- [YOUR INSTRUCTIONS] Answer three questions from the passage on the Sheffield War Memorial: 1. Who won the design competition for the memorial? 2. How was the memorial's £5,435 cost raised? 3. What company made the ship's mast that serves as the central flagpole?

The Sheffield War Memorial also known as Sheffield Cenotaph, is a Grade II* listed war memorial located at Barker's Pool, Sheffield, standing to the south of Sheffield City Hall, which is also Grade II* listed.

==Background==
There was much debate about the appropriate location and format for a war memorial in Sheffield after the First World War. A committee considered fourteen serious suggestions, including an obelisk at the junction of Bow Street and Church Street. Eventually a decision was made for a memorial to be constructed in Barker's Pool, with the demolition of shops to the north of Barker's Pool to create a suitable location. A design competition was opened to architects working in Sheffield, which was won by Charles Denny Carus-Wilson, then head of the School of Architecture at the University of Sheffield. He had served with the Middlesex Yeomanry and was awarded the Military Cross; the memorial was his first significant public project. The £5,435 cost of the memorial was raised from public donations.

==Description==
The memorial is made up of a cenotaph with a 25 m high flagpole. The central flagpole is a ship's mast, made of mild steel by Earle's Shipbuilding of Hull. It is painted white, and topped by a gilded ball and crown.

Source data:

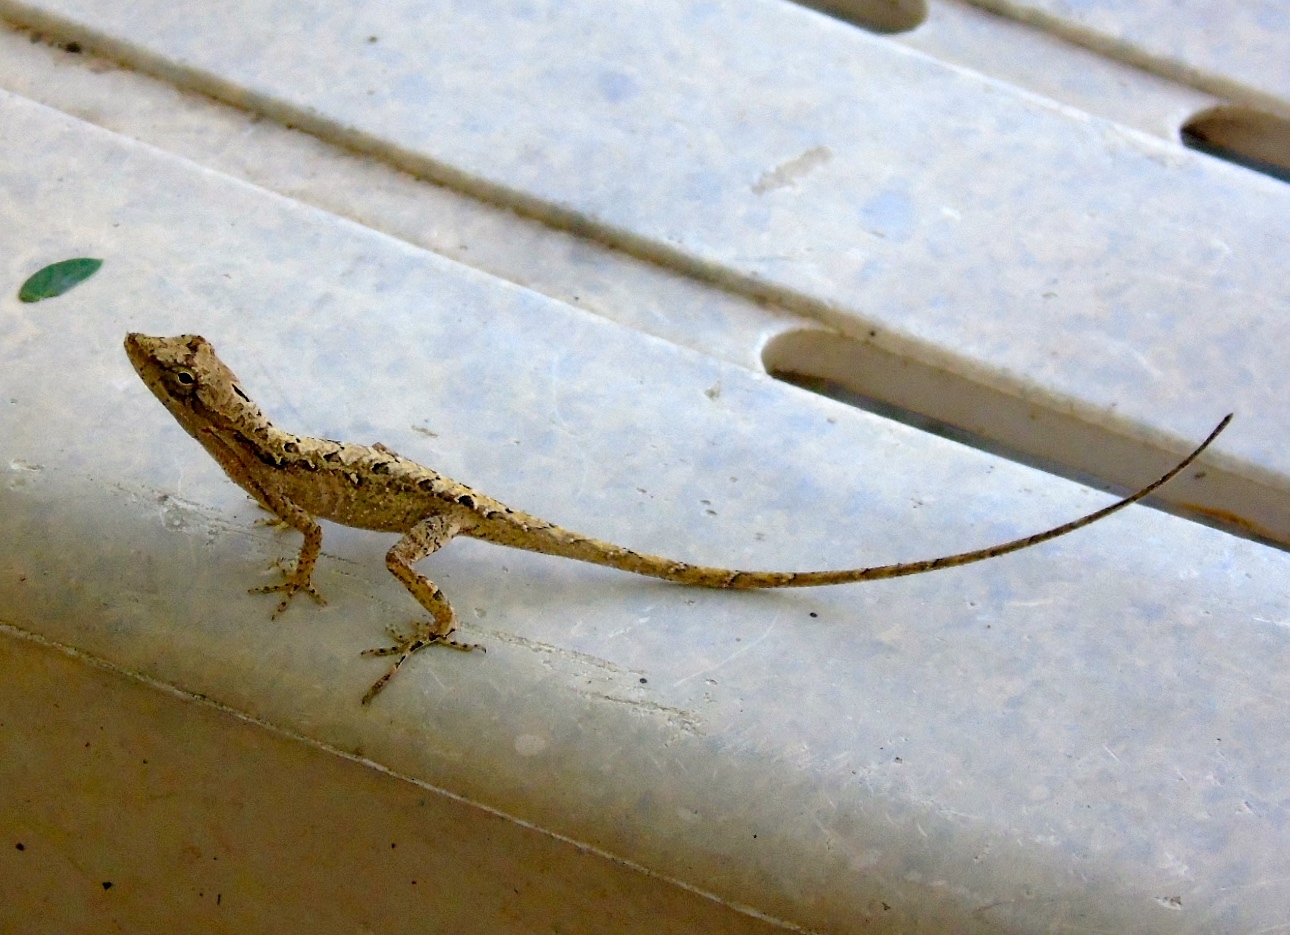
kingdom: Animalia
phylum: Chordata
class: Squamata
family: Dactyloidae
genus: Anolis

- [PROBLEM SOLUTION]
1. Charles Denny Carus-Wilson
2. From public donations
3. Earle's Shipbuilding of Hull